■ THE TASK ■
Below are records to write out exactly; drop the pictures when you do.

Saved entries
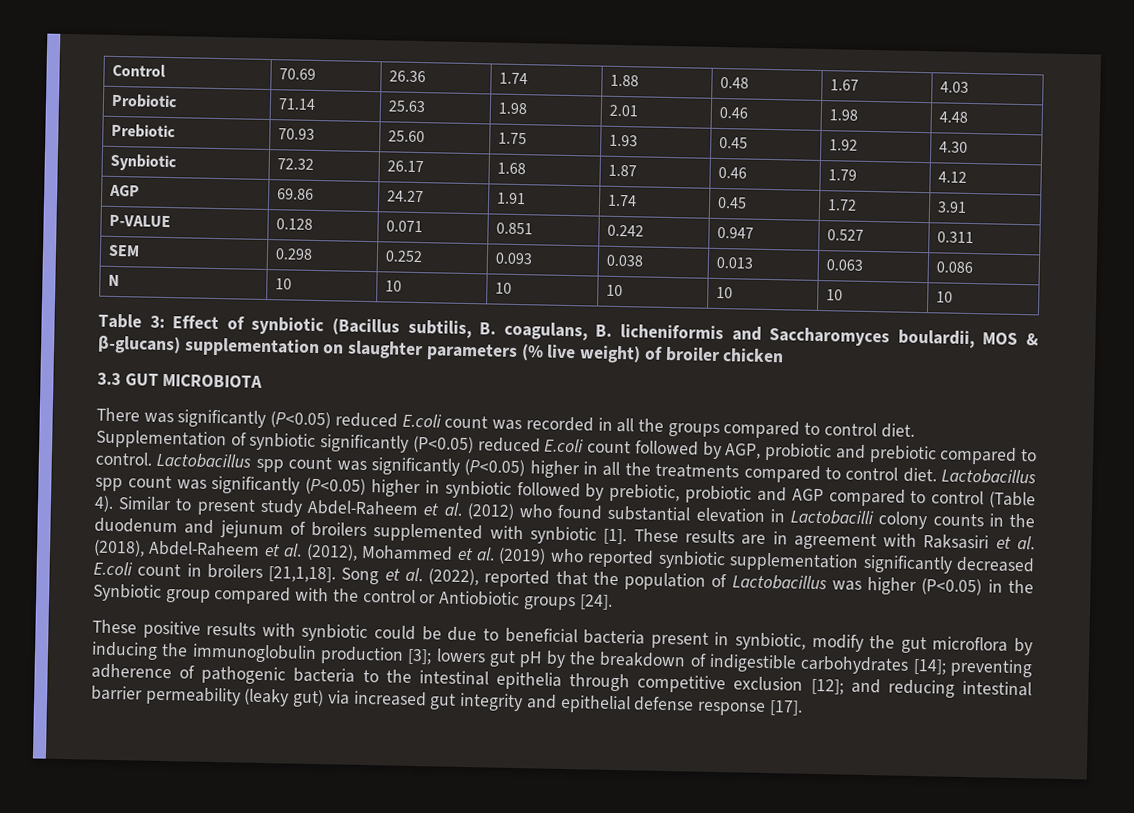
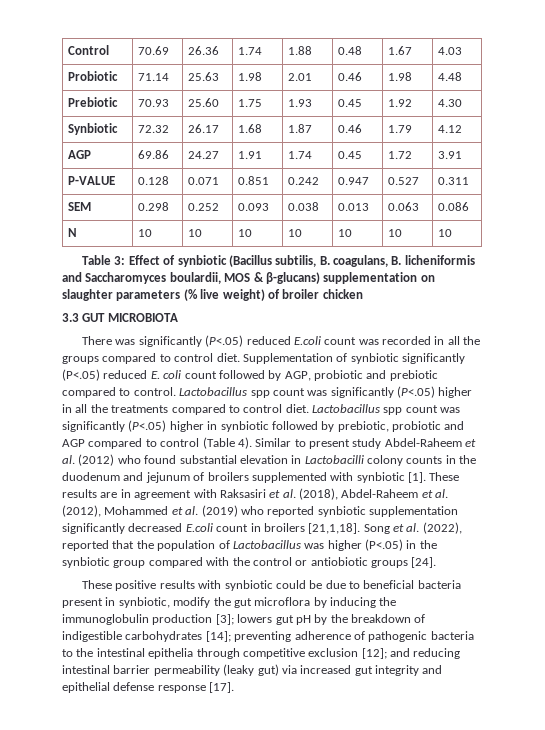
[270,411,332,429] (P<0.05) -> [205,335,244,347] (P<.05)
[412,435,585,454] (P<0.05) reduced E.coli -> [62,369,182,381] (P<.05) reduced E. coli
[464,458,526,477] (P<0.05) -> [397,386,435,398] (P<.05)
[305,477,367,496] (P<0.05) -> [128,420,167,432] (P<.05)
[921,578,1035,596] [93,583,162,602] (P<0.05) in the Synbiotic -> [365,539,437,551] [62,557,110,568] (P<.05) in the synbiotic
[439,590,521,607] Antiobiotic -> [310,557,368,566] antiobiotic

■ RESPONSE BOX ■
[270,411,332,429] (P<0.05) -> [205,335,244,347] (P<.05)
[412,435,585,454] (P<0.05) reduced E.coli -> [62,369,182,381] (P<.05) reduced E. coli
[464,458,526,477] (P<0.05) -> [397,386,435,398] (P<.05)
[305,477,367,496] (P<0.05) -> [128,420,167,432] (P<.05)
[921,578,1035,596] [93,583,162,602] (P<0.05) in the Synbiotic -> [365,539,437,551] [62,557,110,568] (P<.05) in the synbiotic
[439,590,521,607] Antiobiotic -> [310,557,368,566] antiobiotic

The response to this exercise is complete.